Things To Watch Out For
It might be tempted to make every single class in an application a PolyModel class, even for classes that do not immediately require a subclass. However it should not normally be required to create a PolyModel class earlier so that it might be subclassed in the future. If the application sticks to using the class method version of gql and all it is future compatible to change the inheritence from Model to PolyModel later. This is because calls to gql and all on the class hierarchy root class do not attempt to query against class property.
But why not make everything a PolyModel anyway? There is not too much of a problem making everything a PolyModel, except that each instance must be stored with its class information. This value is pretty small and in practice may not cause a problem, but it is something to consider.

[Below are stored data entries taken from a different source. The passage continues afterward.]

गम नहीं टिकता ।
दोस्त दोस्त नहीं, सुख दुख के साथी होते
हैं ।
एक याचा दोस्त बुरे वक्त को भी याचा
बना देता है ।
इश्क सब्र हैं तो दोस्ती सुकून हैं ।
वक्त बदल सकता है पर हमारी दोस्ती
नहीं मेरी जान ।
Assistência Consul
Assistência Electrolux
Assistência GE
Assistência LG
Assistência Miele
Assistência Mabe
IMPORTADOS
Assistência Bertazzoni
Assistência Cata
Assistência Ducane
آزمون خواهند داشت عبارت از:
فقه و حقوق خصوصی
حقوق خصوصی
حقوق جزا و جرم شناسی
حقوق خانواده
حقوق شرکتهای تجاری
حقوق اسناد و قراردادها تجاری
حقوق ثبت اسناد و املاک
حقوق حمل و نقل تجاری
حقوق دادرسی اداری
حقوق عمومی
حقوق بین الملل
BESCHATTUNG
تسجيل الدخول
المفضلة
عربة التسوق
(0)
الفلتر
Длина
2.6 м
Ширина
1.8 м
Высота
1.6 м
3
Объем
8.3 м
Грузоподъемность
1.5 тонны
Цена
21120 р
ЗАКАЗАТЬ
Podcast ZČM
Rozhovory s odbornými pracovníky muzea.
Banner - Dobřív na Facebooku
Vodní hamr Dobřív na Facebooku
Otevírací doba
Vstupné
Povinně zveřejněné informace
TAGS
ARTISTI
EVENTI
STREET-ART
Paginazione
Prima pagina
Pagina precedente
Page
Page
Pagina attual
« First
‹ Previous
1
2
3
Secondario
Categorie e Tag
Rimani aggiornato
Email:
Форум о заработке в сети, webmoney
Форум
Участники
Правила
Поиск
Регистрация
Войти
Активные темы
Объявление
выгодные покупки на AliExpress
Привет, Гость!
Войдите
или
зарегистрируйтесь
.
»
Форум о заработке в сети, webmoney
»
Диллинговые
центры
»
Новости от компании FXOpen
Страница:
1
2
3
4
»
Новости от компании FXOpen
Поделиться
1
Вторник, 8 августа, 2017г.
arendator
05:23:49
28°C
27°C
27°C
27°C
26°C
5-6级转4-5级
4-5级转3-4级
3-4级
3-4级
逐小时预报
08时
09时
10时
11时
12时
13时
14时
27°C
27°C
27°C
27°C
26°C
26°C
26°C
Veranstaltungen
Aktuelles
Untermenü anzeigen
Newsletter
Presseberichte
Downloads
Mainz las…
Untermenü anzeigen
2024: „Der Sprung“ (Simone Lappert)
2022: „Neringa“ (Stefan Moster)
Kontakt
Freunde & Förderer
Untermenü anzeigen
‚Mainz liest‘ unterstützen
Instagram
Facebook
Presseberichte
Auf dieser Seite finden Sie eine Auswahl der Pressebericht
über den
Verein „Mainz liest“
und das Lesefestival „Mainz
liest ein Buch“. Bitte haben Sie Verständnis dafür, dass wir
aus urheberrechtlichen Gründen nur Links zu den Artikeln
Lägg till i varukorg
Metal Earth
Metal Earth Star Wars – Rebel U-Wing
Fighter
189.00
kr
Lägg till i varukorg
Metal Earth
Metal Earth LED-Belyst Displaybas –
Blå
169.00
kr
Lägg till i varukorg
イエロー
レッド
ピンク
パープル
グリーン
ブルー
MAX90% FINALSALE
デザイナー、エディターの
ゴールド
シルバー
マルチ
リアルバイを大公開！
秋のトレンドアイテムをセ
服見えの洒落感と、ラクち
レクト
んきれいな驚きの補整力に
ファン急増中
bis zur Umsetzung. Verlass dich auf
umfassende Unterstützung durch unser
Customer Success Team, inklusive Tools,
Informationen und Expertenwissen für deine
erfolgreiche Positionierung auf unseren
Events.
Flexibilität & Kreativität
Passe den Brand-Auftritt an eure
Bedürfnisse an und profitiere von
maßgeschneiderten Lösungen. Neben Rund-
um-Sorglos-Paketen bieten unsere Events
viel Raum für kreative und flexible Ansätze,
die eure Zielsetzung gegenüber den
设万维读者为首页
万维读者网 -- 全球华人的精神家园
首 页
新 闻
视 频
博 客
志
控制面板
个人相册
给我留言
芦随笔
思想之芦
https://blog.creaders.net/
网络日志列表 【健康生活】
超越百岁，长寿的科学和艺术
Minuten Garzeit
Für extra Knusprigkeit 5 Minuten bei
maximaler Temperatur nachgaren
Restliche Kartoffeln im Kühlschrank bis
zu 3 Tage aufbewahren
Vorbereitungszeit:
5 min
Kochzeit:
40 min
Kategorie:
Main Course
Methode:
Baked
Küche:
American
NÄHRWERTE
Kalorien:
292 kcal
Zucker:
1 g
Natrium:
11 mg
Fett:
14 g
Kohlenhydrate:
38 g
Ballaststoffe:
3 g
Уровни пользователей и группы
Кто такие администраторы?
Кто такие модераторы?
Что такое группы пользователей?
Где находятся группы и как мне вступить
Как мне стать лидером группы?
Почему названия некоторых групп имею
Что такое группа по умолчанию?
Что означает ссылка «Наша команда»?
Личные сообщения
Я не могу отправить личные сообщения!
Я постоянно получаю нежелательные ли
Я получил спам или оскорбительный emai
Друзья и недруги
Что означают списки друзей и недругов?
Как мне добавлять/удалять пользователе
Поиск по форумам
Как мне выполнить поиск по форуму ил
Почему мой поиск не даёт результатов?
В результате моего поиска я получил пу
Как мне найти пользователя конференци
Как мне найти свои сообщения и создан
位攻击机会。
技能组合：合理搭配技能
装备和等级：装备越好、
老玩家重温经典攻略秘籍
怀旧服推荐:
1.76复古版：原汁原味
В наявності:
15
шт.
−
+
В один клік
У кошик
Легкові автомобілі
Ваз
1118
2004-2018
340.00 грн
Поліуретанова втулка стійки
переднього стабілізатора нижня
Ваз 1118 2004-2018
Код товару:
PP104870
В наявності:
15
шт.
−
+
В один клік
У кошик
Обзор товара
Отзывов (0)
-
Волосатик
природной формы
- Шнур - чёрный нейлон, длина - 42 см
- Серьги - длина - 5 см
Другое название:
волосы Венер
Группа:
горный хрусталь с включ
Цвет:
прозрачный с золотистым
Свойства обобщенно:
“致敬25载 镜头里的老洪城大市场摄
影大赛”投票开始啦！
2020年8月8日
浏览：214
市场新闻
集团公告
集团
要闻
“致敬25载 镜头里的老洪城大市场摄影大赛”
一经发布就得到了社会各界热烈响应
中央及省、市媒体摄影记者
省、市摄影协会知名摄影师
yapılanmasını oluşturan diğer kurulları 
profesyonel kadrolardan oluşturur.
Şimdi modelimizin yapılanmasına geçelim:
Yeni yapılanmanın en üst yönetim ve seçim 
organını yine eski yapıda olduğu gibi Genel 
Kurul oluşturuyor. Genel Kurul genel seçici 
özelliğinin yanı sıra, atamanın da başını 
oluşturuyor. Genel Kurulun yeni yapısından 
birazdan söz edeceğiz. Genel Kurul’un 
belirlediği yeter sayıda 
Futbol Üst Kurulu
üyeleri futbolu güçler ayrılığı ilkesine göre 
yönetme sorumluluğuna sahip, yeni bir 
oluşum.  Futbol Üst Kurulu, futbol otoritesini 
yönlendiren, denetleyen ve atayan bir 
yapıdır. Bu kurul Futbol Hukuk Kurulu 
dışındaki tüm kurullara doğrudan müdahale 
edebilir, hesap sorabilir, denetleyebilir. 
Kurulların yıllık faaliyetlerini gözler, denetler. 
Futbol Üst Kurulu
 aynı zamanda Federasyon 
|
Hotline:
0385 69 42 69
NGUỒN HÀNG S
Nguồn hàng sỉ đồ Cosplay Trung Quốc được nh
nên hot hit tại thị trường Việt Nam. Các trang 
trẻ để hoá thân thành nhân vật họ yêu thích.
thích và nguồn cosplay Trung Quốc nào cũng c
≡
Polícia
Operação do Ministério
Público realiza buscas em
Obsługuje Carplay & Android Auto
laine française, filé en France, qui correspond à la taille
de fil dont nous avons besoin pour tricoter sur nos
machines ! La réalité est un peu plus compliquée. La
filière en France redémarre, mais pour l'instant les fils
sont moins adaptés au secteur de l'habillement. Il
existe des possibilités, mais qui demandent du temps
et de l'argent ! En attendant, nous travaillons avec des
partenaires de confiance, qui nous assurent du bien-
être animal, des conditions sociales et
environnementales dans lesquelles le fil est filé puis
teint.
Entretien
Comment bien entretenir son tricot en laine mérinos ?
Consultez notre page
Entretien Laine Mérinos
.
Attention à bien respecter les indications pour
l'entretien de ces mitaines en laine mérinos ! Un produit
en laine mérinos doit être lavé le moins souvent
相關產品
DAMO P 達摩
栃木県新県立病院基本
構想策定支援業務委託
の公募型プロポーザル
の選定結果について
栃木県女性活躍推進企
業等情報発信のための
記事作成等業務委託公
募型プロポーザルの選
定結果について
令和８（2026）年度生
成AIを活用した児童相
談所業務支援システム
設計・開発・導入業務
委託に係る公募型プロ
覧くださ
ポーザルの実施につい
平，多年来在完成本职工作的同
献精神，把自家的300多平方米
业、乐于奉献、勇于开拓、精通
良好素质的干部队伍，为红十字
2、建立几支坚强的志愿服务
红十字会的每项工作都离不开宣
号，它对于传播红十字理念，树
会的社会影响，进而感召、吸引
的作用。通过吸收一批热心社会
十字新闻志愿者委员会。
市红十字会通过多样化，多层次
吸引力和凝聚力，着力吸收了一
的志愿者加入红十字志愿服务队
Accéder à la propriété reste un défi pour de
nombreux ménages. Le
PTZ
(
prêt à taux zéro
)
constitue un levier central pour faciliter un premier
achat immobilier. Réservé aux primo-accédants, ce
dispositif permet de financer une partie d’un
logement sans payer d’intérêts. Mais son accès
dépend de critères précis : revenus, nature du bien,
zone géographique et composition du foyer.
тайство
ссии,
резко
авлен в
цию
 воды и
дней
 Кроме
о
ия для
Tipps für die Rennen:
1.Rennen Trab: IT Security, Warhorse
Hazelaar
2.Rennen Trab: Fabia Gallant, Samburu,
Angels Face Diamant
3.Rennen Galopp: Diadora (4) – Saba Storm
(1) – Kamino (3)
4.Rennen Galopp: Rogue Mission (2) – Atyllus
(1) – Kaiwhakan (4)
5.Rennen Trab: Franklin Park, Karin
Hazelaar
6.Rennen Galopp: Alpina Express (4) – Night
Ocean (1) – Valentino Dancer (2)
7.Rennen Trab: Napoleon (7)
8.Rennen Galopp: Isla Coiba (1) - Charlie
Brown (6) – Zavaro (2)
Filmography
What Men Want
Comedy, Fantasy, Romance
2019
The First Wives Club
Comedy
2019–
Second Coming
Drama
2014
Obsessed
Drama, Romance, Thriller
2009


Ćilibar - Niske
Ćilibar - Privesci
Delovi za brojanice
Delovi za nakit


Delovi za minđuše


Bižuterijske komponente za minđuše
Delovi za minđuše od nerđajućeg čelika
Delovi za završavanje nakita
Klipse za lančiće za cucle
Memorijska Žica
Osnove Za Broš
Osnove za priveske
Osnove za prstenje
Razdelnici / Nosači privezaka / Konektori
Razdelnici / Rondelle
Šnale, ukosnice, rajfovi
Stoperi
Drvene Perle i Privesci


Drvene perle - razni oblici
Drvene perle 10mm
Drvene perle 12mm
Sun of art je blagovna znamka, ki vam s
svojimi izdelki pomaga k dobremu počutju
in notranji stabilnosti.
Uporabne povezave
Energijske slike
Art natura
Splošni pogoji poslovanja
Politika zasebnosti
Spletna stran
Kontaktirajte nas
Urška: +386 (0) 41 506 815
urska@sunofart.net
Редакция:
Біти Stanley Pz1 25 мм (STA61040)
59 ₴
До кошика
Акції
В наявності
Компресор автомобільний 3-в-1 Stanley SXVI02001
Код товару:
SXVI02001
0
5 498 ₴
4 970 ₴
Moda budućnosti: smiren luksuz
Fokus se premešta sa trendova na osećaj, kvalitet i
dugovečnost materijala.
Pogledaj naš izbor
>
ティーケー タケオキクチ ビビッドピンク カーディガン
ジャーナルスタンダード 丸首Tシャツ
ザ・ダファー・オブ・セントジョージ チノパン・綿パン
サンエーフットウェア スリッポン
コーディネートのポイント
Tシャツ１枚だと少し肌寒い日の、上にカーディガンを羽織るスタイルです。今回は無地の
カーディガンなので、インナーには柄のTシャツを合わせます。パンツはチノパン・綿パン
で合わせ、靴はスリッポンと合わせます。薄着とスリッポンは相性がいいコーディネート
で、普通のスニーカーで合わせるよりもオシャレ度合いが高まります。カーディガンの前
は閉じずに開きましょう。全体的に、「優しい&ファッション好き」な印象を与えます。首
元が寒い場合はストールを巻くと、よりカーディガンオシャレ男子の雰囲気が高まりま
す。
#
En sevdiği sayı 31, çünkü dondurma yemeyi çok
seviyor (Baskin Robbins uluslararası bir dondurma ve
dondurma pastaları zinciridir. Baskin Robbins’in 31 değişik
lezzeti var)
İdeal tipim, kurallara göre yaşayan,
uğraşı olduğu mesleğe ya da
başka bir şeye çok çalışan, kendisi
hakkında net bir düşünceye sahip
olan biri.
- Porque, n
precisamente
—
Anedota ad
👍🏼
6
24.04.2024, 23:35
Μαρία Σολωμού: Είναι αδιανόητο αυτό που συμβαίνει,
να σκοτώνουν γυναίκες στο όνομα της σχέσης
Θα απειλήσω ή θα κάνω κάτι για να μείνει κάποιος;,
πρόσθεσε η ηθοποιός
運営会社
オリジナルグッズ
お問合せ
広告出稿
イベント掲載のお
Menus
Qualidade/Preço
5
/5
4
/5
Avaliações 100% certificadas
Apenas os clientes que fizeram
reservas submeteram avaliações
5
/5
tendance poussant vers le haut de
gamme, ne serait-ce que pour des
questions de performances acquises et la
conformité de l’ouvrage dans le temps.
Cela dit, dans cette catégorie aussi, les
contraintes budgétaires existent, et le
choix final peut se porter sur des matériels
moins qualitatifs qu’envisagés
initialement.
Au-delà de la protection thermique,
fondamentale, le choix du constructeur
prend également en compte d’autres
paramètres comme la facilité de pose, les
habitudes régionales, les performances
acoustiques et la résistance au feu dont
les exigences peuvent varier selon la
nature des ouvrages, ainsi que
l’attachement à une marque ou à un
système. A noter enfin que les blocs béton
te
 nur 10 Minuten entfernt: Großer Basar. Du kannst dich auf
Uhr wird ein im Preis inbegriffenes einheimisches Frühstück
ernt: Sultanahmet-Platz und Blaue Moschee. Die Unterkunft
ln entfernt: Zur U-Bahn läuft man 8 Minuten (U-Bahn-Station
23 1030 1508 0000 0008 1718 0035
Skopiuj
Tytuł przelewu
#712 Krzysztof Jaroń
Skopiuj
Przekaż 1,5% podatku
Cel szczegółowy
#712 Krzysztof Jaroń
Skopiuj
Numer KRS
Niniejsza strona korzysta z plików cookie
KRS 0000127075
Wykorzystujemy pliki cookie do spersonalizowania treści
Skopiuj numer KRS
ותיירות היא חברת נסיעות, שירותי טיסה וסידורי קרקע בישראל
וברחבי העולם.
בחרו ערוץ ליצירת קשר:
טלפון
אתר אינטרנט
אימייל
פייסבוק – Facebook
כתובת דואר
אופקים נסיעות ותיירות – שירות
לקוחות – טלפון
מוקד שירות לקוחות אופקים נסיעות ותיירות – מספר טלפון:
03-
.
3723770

Also be careful not to create large class hierarchies of unrelated object types. For example, it's not wise to attempt to create a single polymorphic root class that every class in the application inherits from. The main reason not to do this is that it ensures every query in your application will require a composite index! For an application with a lot of data, this could end up taking up a lot of space disk space with these indexes for queries that give no real benefit.
Conclusion
The introduction of polymorphic queries to App Engine creates a very intuitive way to create collections of similar but variable Datastore types. It makes it easier to design models using standard object oriented techniques and access them according to their taxonomy. PolyModel cannot be used for everything, but with care, more complicated models can be easier to maintain and extend.